So I did, beginning with a little tweet to the world, asking if anyone else was involved in this.

Ian David Moss, over at Createquity.com, informs me that I'm a little late to the game, because there is a lot of raw research to look at. But there's still a lot of work to be done, and the final quantitative analysis (he called it the "holy grail") is still elusive.

He was very helpful and tossed me a number of resources, so my next step will be analyzing not only the report from <100k, but also the sources he gave me, and of course the groundbreaking work by Richard Florida on the Creative Class.

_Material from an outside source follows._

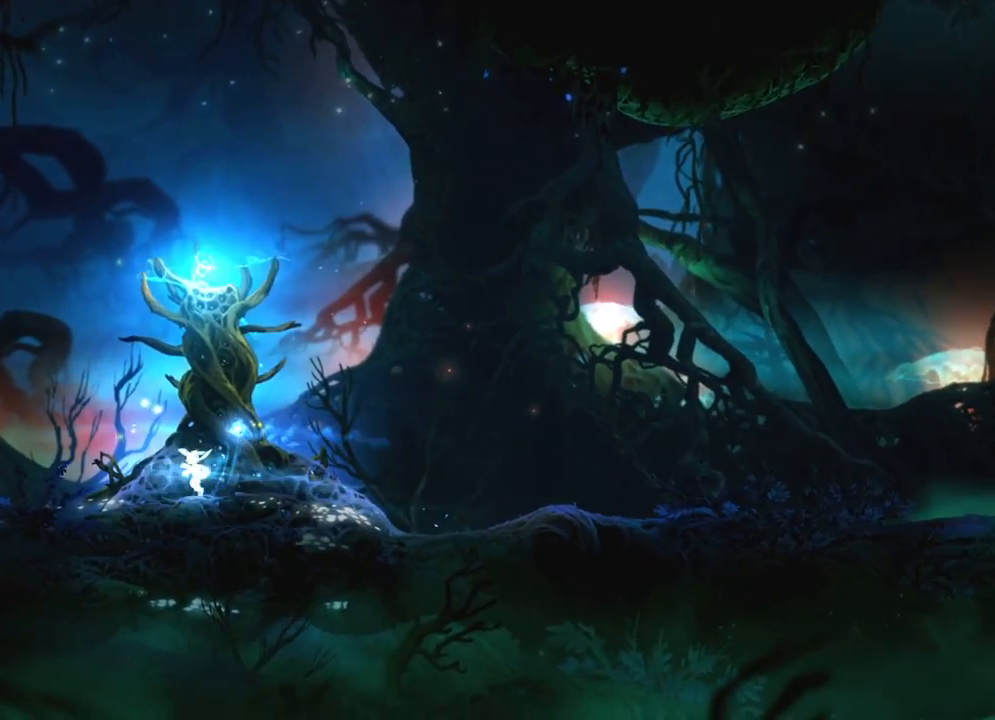
{"keys": [], "mouse": [], "mouse_move": "still", "events": [[83, "right", "up"], [267, "right", "down"], [400, "right", "up"]]}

I will, of course, share as much of my realization here as is possible.

Saturday, May 30, 2009

Theory of Change I

Mission Paradox blog asks:

What's your theory of change?

How does your presence, or your organization's presence, in the arts somehow make the arts different from what they were before?

How does your presence move your art form forward?


I'm currently working on a more elaborate theory of change, taking into account a report I recently read about how small communities build thriving arts programs. ( http://www.mrac.org/resources/pdf/ThrivingArts.pdf ) The points that I've so far been working on are such:

1) An artists' association with the place he's in.
2) An artists' association with the audience he interacts with
3) An artists' association with the other artists in his community
5) An artists' association with seemingly unrelated arts associations (food appreciation groups, amateur science clubs, church groups, etc.)
6) An artists' association with figures and institutions of power and influence (banks, corporations, political bodies)
7) An artists' association with education and how the future of culture is formed

As of right now, I'm working on exactly HOW those associations spark change, but at the moment, it seems like if you're an artist and you're looking to change those things, those are the associations you need to build.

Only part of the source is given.